Tardigrades, those chubby multiple-legged organisms known for being virtually indestructible, apparently see the world in black and white - they have no color vision.
Also known as water bears, these organisms are related to arthropods, a group of invertebrates characterized by jointed legs, segmented bodies, and hard exoskeletons, such as insects, spiders, crabs, and centipedes. Additionally, arthropods perceive colors due to opsins, which are light-sensitive proteins that aid in these creatures' vision and circadian rhythms or their body's internal clock.
While it is understood that tardigrades also have opsins, little is known about them and the vision they provide. It led a team of researchers to conduct genetic analysis in two distinct species of water bears and understand how opsins affect their vision. They presented their findings in the accepted manuscript "New Tardigrade Opsins and Differential Expression Analyses Shows Ontogenic Variation in Light Perception," appearing in the Genome Biology and Evolution (GBE) journal.
Understanding Vision and Opsins in Tardigrades
"In general, vision in tardigrades is not particularly well understood," noted James Fleming, lead author of the study and a postdoc fellow at the Natural History Museum of the University of Oslo in Norway, in correspondence with online science portal LiveScience. He also explained that there had been previous efforts to examine the eyespots of these water bears, usually using simple structures containing a few cells, as well as few eyeless species. These structures were also tested for their response to light.

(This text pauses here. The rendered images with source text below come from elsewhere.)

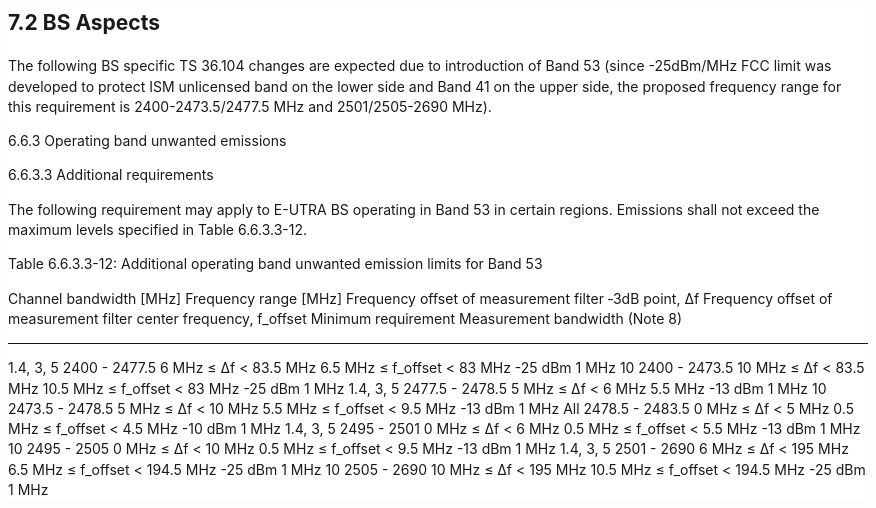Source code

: 7.2 BS Aspects
--------------

The following BS specific TS 36.104 changes are expected due to
introduction of Band 53 (since -25dBm/MHz FCC limit was developed to
protect ISM unlicensed band on the lower side and Band 41 on the upper
side, the proposed frequency range for this requirement is
2400-2473.5/2477.5 MHz and 2501/2505-2690 MHz).

6.6.3 Operating band unwanted emissions

6.6.3.3 Additional requirements

The following requirement may apply to E-UTRA BS operating in Band 53 in
certain regions. Emissions shall not exceed the maximum levels specified
in Table 6.6.3.3-12.

Table 6.6.3.3-12: Additional operating band unwanted emission limits for
Band 53

  Channel bandwidth \[MHz\]   Frequency range \[MHz\]   Frequency offset of measurement filter ‑3dB point, ∆f   Frequency offset of measurement filter center frequency, f\_offset   Minimum requirement   Measurement bandwidth (Note 8)
  --------------------------- ------------------------- ------------------------------------------------------- -------------------------------------------------------------------- --------------------- --------------------------------
  1.4, 3, 5                   2400 - 2477.5             6 MHz ≤ ∆f \< 83.5 MHz                                  6.5 MHz ≤ f\_offset \< 83 MHz                                        -25 dBm               1 MHz
  10                          2400 - 2473.5             10 MHz ≤ ∆f \< 83.5 MHz                                 10.5 MHz ≤ f\_offset \< 83 MHz                                       -25 dBm               1 MHz
  1.4, 3, 5                   2477.5 - 2478.5           5 MHz ≤ ∆f \< 6 MHz                                     5.5 MHz                                                              -13 dBm               1 MHz
  10                          2473.5 - 2478.5           5 MHz ≤ ∆f \< 10 MHz                                    5.5 MHz ≤ f\_offset \< 9.5 MHz                                       -13 dBm               1 MHz
  All                         2478.5 - 2483.5           0 MHz ≤ ∆f \< 5 MHz                                     0.5 MHz ≤ f\_offset \< 4.5 MHz                                       -10 dBm               1 MHz
  1.4, 3, 5                   2495 - 2501               0 MHz ≤ ∆f \< 6 MHz                                     0.5 MHz ≤ f\_offset \< 5.5 MHz                                       -13 dBm               1 MHz
  10                          2495 - 2505               0 MHz ≤ ∆f \< 10 MHz                                    0.5 MHz ≤ f\_offset \< 9.5 MHz                                       -13 dBm               1 MHz
  1.4, 3, 5                   2501 - 2690               6 MHz ≤ ∆f \< 195 MHz                                   6.5 MHz ≤ f\_offset \< 194.5 MHz                                     -25 dBm               1 MHz
  10                          2505 - 2690               10 MHz ≤ ∆f \< 195 MHz                                  10.5 MHz ≤ f\_offset \< 194.5 MHz                                    -25 dBm               1 MHz

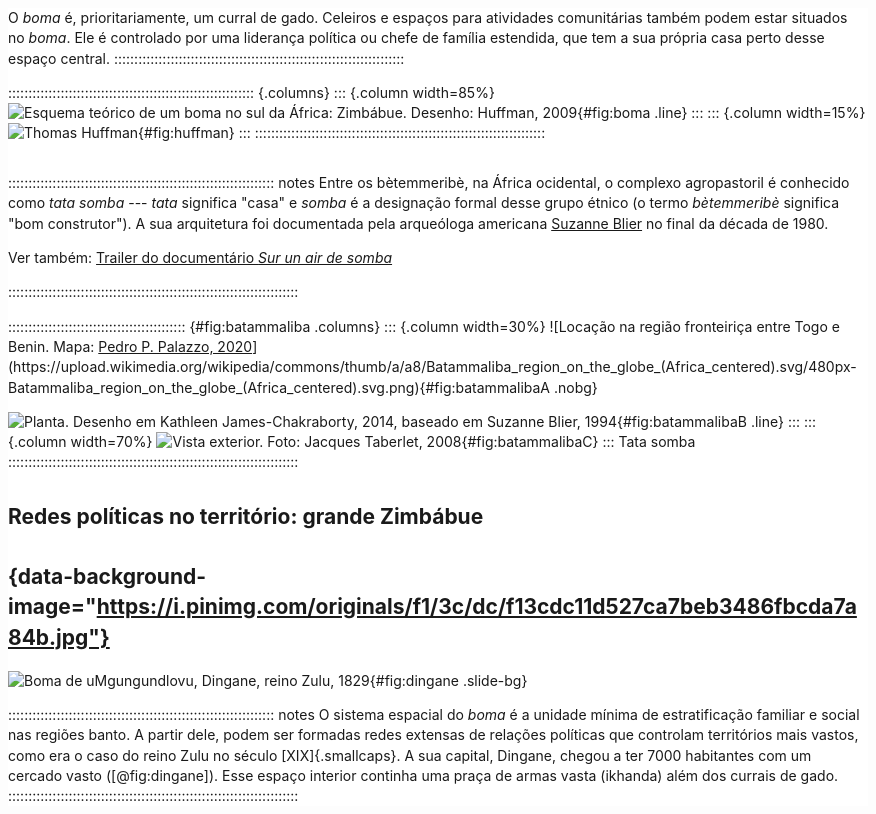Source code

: O *boma* é, prioritariamente, um curral de gado. Celeiros e espaços para
atividades comunitárias também podem estar situados no *boma*. Ele é
controlado por uma liderança política ou chefe de família estendida, que
tem a sua própria casa perto desse espaço central.
::::::::::::::::::::::::::::::::::::::::::::::::::::::::::::::::::::::::

::::::::::::::::::::::::::::::::::::::::::::::::::::::::::::: {.columns}
::: {.column width=85%}
![Esquema teórico de um *boma* no sul da África: Zimbábue. Desenho: [Huffman, 2009](http://www.sciencedirect.com/science/article/pii/S0278416508000585)](https://i.pinimg.com/originals/37/06/db/3706dbf46c6d25e8758b078fe757f513.jpg){#fig:boma .line} 
:::
::: {.column width=15%}
![Thomas Huffman](https://i1.rgstatic.net/ii/profile.image/337996172808194-1457595975447_Q512/Thomas_Huffman2.jpg){#fig:huffman}
:::
::::::::::::::::::::::::::::::::::::::::::::::::::::::::::::::::::::::::

##

:::::::::::::::::::::::::::::::::::::::::::::::::::::::::::::::::: notes
Entre os bètemmeribè, na África ocidental, o complexo agropastoril é
conhecido como *tata somba* --- *tata* significa "casa" e *somba* é a
designação formal desse grupo étnico (o termo *bètemmeribè* significa
"bom construtor"). A sua arquitetura foi documentada pela arqueóloga
americana [Suzanne Blier][] no final da década de 1980.

Ver também:
[Trailer do documentário *Sur un air de somba*](https://vimeo.com/25226651)

[Suzanne Blier]: https://en.wikipedia.org/wiki/Suzanne_Blier
::::::::::::::::::::::::::::::::::::::::::::::::::::::::::::::::::::::::

:::::::::::::::::::::::::::::::::::::::::::: {#fig:batammaliba .columns}
::: {.column width=30%}
![Locação na região fronteiriça entre Togo e Benin. Mapa: [Pedro P. Palazzo, 2020](https://commons.wikimedia.org/wiki/File:Batammaliba_region_on_the_globe_(Africa_centered).svg)](https://upload.wikimedia.org/wikipedia/commons/thumb/a/a8/Batammaliba_region_on_the_globe_(Africa_centered).svg/480px-Batammaliba_region_on_the_globe_(Africa_centered).svg.png){#fig:batammalibaA .nobg}

![Planta. Desenho em Kathleen James-Chakraborty, 2014, baseado em Suzanne Blier, 1994](https://i.pinimg.com/originals/55/47/76/5547769998d329a362f4ca743da07dd1.png){#fig:batammalibaB .line}
:::
::: {.column width=70%}
![Vista exterior. Foto: [Jacques Taberlet, 2008](https://commons.wikimedia.org/wiki/File:Koussoukoingou2.jpg)](https://upload.wikimedia.org/wikipedia/commons/thumb/3/30/Koussoukoingou2.jpg/1024px-Koussoukoingou2.jpg){#fig:batammalibaC}
:::
Tata somba
::::::::::::::::::::::::::::::::::::::::::::::::::::::::::::::::::::::::

## Redes políticas no território: grande Zimbábue ##

## {data-background-image="https://i.pinimg.com/originals/f1/3c/dc/f13cdc11d527ca7beb3486fbcda7a84b.jpg"}

![Boma de uMgungundlovu, Dingane, reino Zulu, 1829](https://i.pinimg.com/originals/f1/3c/dc/f13cdc11d527ca7beb3486fbcda7a84b.jpg){#fig:dingane .slide-bg}

:::::::::::::::::::::::::::::::::::::::::::::::::::::::::::::::::: notes
O sistema espacial do *boma* é a unidade mínima de estratificação
familiar e social nas regiões banto. A partir dele, podem ser formadas
redes extensas de relações políticas que controlam territórios mais
vastos, como era o caso do reino Zulu no século [XIX]{.smallcaps}. A sua
capital, Dingane, chegou a ter 7000 habitantes com um cercado vasto
([@fig:dingane]). Esse espaço interior continha uma praça de armas vasta
(ikhanda) além dos currais de gado.
::::::::::::::::::::::::::::::::::::::::::::::::::::::::::::::::::::::::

Visual response to light in tardigrades, Fleming added, varies from moving from dark to light or vice versa, and that some of them start moving when exposed to light and look for darker locations. Another unique trait among their eyes is the absence of lenses, which suggests that they do not form images. Instead of being image or spatial-based as in a human vision, the tardigrades' response to light might be leaning more toward the direction of source or intensity of light received.
Additionally, the superphylum Ecdysozoa, known as "molting animals" that include nematodes and tardigrades on top of arthropods, has r-opsins, or rhabdomeric opsins, the group of proteins mostly associated with vision. Animals with color vision usually have multiple copies of these classes of opsins, each copy corresponding to a specific range in the light spectrum.
The Lack of Color Vision Among Water Bears
In the new study appearing in the GBE journal, Fleming's team examined genetic data from two species of water bears: Hypsibius exemplaris and Ramazzottius variornatus. They searched for opsins embedded in the transcriptomes, the DNA information transcribed as RNA material, meaning they are due to translation into specialized protein depending on their intended function.
The National Human Genome Research Institute explained that through examining the transcriptome analysis, researchers can identify when the particular genes within them will be activated, as well as the time when they remain dormant.
Noting that both species of tardigrades have well-documented transcriptomes, researchers found multiple r-opsins in tardigrades also associated with vision, tracking opsin activity in both specimens across the stages of their life cycle: egg, juvenile, and adult water bears.
Researchers also found that the opsins in both species did not respond well to different wavelengths of light. They reported that only specific opsins associated with vision were activated at different points in life, in different amounts, including those during their egg stage, a point where vision is not expected to be used prominently. These patterns led the researchers to conclude that while tardigrades do have multiple opsins, it is highly unlikely that they have color vision.